_Task statement_
The answer must be one number: how many lines in the records below contain the string "федеральный".

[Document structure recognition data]
────

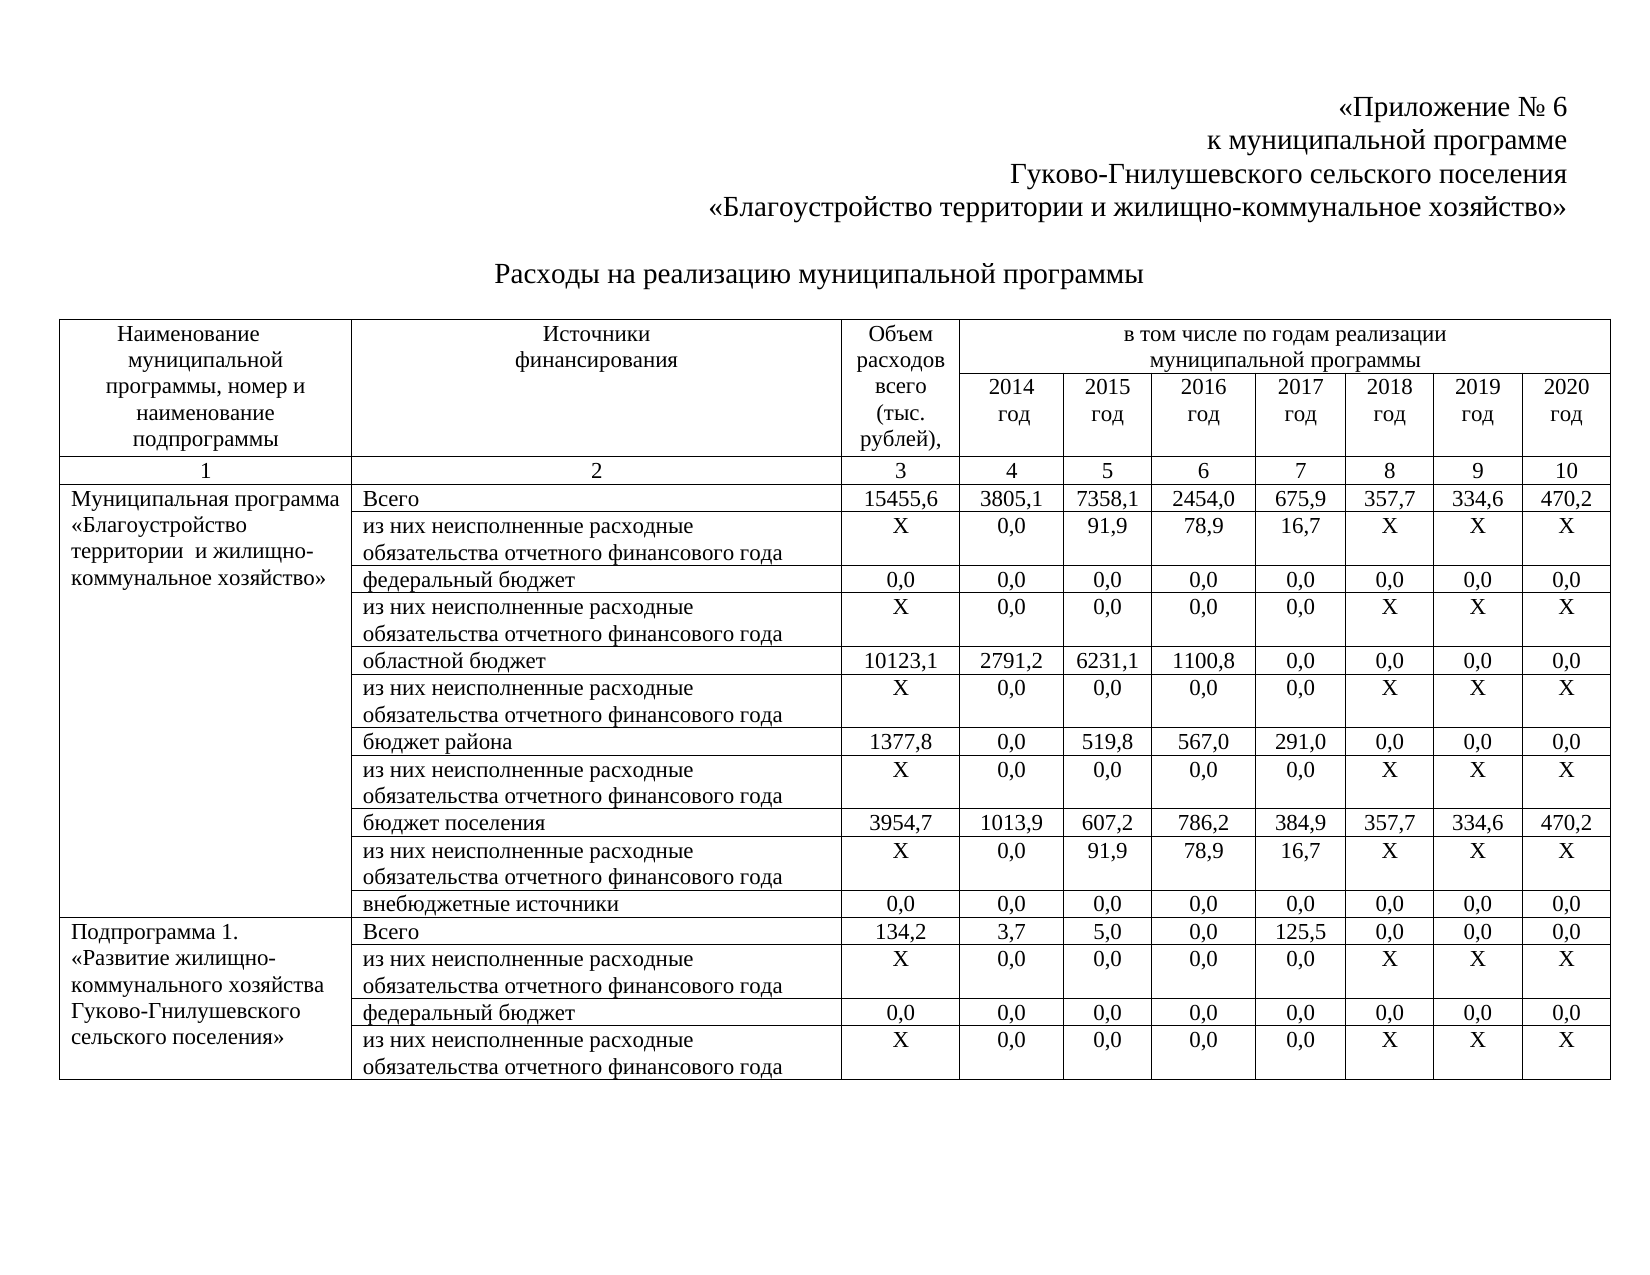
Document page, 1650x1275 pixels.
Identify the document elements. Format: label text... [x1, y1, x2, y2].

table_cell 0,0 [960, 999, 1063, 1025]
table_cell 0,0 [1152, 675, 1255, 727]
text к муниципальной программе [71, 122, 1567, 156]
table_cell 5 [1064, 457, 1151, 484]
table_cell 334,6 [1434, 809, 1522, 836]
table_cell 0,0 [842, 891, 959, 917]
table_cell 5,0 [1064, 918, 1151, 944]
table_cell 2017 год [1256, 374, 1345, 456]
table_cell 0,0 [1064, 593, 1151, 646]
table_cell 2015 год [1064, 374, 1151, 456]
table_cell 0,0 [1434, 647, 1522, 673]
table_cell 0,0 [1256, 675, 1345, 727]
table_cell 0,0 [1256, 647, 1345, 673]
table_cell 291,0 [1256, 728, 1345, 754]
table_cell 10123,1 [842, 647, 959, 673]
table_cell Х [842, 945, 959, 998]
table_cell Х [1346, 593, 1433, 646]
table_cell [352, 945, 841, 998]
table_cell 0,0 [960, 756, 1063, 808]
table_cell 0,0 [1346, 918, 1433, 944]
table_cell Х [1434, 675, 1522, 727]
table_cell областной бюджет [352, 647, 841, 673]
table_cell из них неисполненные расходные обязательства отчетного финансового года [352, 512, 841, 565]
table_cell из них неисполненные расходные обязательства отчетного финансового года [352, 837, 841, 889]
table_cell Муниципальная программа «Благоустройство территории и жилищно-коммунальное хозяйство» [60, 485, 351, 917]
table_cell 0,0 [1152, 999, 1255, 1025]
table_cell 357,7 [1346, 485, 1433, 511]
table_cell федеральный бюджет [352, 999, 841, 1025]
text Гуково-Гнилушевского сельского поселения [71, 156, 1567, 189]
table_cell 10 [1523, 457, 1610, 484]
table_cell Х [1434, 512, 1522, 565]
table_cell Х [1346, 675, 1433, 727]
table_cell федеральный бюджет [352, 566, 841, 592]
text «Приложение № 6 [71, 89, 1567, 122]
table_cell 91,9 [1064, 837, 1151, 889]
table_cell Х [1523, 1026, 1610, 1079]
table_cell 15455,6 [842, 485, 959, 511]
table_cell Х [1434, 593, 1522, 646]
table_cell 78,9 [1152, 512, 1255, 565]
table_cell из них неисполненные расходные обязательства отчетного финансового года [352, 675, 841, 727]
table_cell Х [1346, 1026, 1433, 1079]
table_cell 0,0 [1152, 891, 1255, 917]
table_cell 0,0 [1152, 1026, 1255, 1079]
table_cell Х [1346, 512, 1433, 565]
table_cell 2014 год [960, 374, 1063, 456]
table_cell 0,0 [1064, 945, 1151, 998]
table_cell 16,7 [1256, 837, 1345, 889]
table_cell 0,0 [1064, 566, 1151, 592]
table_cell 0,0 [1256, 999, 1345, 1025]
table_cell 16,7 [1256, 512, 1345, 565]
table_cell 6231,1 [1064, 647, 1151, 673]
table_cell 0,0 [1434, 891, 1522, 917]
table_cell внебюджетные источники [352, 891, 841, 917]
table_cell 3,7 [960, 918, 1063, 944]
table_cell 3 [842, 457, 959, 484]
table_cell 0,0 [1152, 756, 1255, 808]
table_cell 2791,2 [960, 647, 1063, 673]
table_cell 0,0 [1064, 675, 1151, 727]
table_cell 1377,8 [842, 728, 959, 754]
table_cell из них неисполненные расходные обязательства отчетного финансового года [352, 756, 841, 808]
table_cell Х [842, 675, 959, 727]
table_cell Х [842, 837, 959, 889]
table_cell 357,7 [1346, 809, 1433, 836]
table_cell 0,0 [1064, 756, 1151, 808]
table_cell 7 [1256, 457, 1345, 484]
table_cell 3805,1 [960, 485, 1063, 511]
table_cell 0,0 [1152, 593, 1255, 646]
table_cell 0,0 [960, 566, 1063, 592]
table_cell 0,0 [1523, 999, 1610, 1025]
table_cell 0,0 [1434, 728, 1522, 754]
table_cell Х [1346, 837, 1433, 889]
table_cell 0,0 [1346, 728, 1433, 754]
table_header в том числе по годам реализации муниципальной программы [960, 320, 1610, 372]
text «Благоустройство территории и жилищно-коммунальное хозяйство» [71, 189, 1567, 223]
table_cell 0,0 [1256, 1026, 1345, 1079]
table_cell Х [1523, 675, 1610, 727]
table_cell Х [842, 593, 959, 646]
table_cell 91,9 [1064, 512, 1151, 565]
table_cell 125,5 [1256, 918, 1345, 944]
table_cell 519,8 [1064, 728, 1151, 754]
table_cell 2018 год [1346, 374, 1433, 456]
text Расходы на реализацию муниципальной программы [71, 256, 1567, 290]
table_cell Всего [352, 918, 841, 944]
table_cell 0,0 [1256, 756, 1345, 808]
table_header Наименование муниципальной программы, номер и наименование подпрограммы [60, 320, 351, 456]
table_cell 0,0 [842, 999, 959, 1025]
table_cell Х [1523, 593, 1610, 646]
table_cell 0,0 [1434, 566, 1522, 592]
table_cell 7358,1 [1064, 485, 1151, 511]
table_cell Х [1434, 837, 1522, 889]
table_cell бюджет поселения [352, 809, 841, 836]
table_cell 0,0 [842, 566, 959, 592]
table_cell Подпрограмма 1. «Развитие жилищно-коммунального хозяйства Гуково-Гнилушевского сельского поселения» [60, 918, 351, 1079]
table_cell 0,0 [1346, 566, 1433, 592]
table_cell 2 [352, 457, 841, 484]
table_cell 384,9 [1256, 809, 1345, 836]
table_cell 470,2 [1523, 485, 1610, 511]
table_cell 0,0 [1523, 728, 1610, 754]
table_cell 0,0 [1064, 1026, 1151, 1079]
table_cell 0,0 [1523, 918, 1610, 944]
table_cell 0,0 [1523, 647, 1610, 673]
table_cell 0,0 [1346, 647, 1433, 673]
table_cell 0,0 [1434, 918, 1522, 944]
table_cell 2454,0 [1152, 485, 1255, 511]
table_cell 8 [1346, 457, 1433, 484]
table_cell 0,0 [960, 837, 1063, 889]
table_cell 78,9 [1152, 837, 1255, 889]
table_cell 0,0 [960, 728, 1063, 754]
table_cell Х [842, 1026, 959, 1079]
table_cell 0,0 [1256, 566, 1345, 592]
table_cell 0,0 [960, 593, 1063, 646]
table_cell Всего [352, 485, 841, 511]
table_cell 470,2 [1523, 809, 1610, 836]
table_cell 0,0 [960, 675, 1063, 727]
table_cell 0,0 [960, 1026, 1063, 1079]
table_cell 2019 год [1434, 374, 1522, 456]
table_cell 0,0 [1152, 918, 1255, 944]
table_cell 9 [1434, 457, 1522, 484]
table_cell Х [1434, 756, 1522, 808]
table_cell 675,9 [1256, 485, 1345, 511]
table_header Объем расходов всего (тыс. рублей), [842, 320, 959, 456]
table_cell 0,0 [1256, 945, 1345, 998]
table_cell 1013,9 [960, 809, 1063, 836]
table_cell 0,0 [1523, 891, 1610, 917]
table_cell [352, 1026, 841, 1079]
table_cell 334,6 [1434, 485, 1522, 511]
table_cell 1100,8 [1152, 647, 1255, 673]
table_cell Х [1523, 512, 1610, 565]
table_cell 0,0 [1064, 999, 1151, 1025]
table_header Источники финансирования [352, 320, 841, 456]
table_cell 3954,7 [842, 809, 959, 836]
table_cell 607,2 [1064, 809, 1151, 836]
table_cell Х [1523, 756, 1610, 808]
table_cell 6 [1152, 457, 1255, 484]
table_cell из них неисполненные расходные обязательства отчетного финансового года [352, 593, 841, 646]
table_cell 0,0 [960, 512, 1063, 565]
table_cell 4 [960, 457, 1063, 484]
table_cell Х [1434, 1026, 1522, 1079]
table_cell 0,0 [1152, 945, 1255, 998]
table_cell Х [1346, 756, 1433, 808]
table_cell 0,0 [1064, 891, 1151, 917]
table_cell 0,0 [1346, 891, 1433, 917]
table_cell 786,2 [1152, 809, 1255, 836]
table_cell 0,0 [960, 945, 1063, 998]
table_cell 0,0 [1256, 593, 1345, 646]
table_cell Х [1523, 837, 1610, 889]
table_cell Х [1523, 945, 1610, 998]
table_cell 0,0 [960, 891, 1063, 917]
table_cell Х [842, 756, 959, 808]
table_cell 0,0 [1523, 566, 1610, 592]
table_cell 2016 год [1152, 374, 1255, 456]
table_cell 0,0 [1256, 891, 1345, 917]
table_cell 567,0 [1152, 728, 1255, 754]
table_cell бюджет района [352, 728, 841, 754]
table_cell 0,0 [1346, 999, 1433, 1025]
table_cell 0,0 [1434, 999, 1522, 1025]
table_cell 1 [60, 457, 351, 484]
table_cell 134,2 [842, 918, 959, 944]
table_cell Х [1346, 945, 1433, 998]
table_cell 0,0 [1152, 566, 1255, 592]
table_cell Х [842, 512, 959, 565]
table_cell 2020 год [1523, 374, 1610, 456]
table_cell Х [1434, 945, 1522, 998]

────

_Solution_
2